Elle n’a pas oublié non plus les promenades dont elle faisait partie et où j’avais l’honneur d’accompagner sa mère, et les fouilles archéologiques où elle voulait assister et même prendre part.

Un tiers de siècle et bien des évènements ont passé sur ces circonstances si futiles : d’enfant, elle est devenue femme, reine et mère, et moi un vieillard, et pourtant, ni chez elle ni chez moi, aucun de ces souvenirs ne s’est effacé.

Je lui parle ensuite d’incidents moins anciens, de son petit royaume de Parme que j’avais vu avant elle et lorsqu’encore j’étais presqu’enfant, car c’était en 1806. Parmi les curiosités historiques de la bibliothèque de Parme, je lui en citai une qui avait son mérite et qu’on lui avait laissé ignorer : c’était un croquis de carte tracé par Christophe Colomb avant la découverte des terres devenues depuis le continent d’Amérique, et telles qu’il les supposait. Elle appela le précepteur de ses enfants, qui avait été son bibliothécaire, lequel lui confirma ce que j’avançais, en assurant que cette carte existait encore et qu’elle était précieusement conservée.

Après dîner, elle me parla de sa position et de l’avenir de ses enfants.
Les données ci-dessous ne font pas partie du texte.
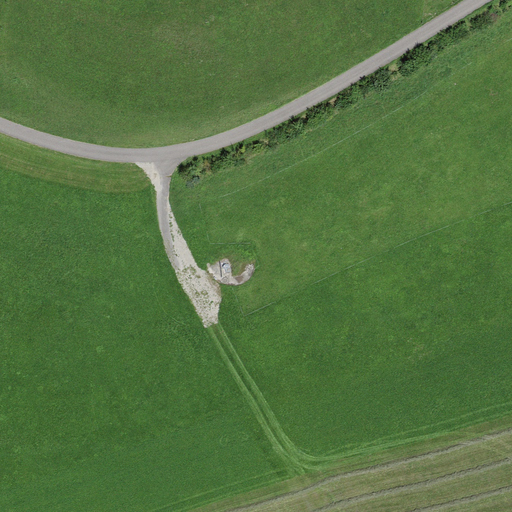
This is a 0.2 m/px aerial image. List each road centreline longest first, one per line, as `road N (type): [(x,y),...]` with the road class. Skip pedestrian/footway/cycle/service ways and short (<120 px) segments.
road 1 (residential): [(481,0),(294,109),(211,145),(111,155),(0,125)]
road 2 (track): [(324,511),(170,248),(163,155)]
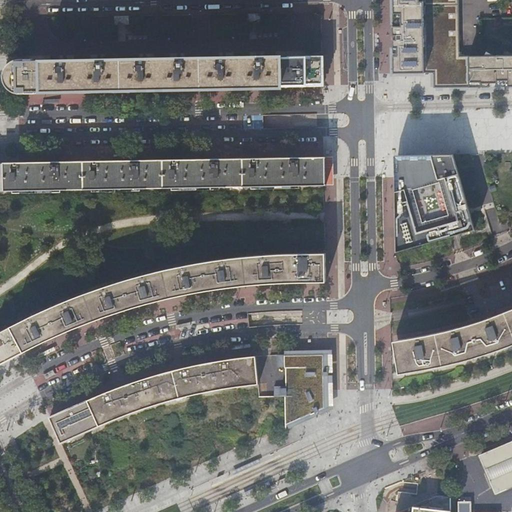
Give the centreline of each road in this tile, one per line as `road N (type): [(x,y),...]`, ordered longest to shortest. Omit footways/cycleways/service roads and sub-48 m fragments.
road 1 (residential): [(0,420),(113,364),(177,344),(267,328),(340,328),(358,317)]
road 2 (residential): [(358,317),(339,305),(248,308),(171,322),(104,341),(0,393)]
road 3 (residential): [(0,138),(335,131),(347,130),(353,117)]
road 4 (residential): [(353,117),(343,107),(0,115)]
road 5 (residential): [(353,117),(358,317)]
road 6 (residential): [(373,290),(371,117)]
road 7 (residential): [(373,290),(511,245)]
road 8 (residential): [(511,103),(389,107),(371,117)]
road 9 (residential): [(0,4),(139,0)]
road 10 (secondary): [(369,457),(246,511)]
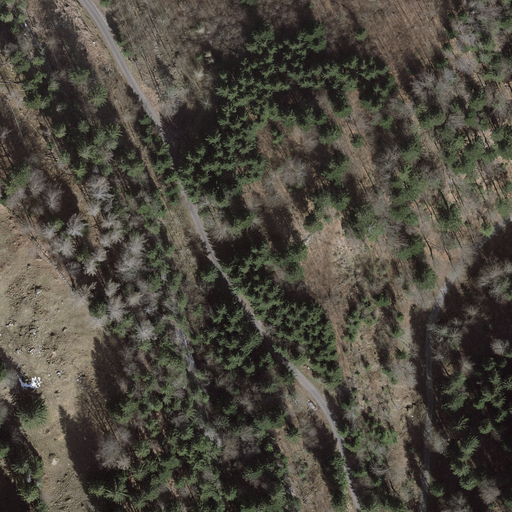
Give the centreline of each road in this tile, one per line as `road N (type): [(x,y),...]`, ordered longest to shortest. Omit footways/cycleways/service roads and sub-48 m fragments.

Je tâchai de lui donner quelqu’espérance. En effet, dans cette spoliation italienne, il n’y avait qu’elle dont la France eut plaint le sort. On la voyait avec peine ainsi dépouillée de son petit État qu’elle dirigeait sagement, paternellement et libéralement, tenant à rester Française en n’acceptant pas le patronage de l’Autriche ni l’asile qu’elle lui offrait. L’opinion était que l’Empereur partageait à son égard le sentiment général ; on parlait de la voiture qui avait servi au mariage de Napoléon Ier avec Marie-Louise, qu’elle avait offerte à Napoléon III, et qu’il avait, dit-on, acceptée ; on croyait enfin que s’il n’était plus possible de lui rendre son État, on pouvait lui en donner l’équivalent. À ceci elle me répondit qu’elle accepterait cette indemnité en terres, pourvu qu’on ne les prît à personne. Je lui demandai l’autorisation d’en dire un mot à Paris. Elle me la donna, et je l’ai dit.

Dans la soirée, elle me parla science. Elle savait quelque chose de mes recherches archéogéologiques et de mon livre des Antiquités antédiluviennes, de l’attaque des journaux puritains, de la défense de mon livre par le cardinal Wiseman dans un sermon prononcé à Londres en juin 1859 : « Cela ne m’étonne pas, dit-elle, c’est un homme instruit et éclairé. »

Il fut question d’un évêque, celui de Bergame, je crois, qui avait mis en interdit une église parce qu’un laïc y avait prononcé un discours politique : « J’ai, dans un cas pareil, dit la duchesse, fait saisir et conduire l’orateur au corps-de-garde pour avoir troublé l’ordre public, et je ne donnai pas d’autre suite à l’affaire. » — Ici elle avait fait preuve de plus de sens que le prélat.

À propos d’une autre circonstance, je lui dis qu’elle s’était montrée Française : « Je l’ai toujours été, me répondit-elle, et je le suis encore. »

Jusqu’ici la conversation avait eu lieu en français. Quelques dames italiennes se trouvant là, on causa en italien, et je me crus revenu aux jours de ma jeunesse : pendant des années, je n’ai guère parlé d’autre langue.

La soirée finit par une lecture que fit la duchesse, et elle y excelle : son organe est sonore, sa prononciation nette et pure.

À dix heures, elle se retira. Je retournai à Rapperschwyl avec le comte Boselli et le comte Simoneto auquel je parlai des Simonet ou Simoneti de France, dont une, ma cinquième aïeule, était nièce d’un cardinal. Il y avait eu aussi un cardinal dans sa famille : était-ce le même ? C’est ce qu’il ne savait pas, ni moi non plus.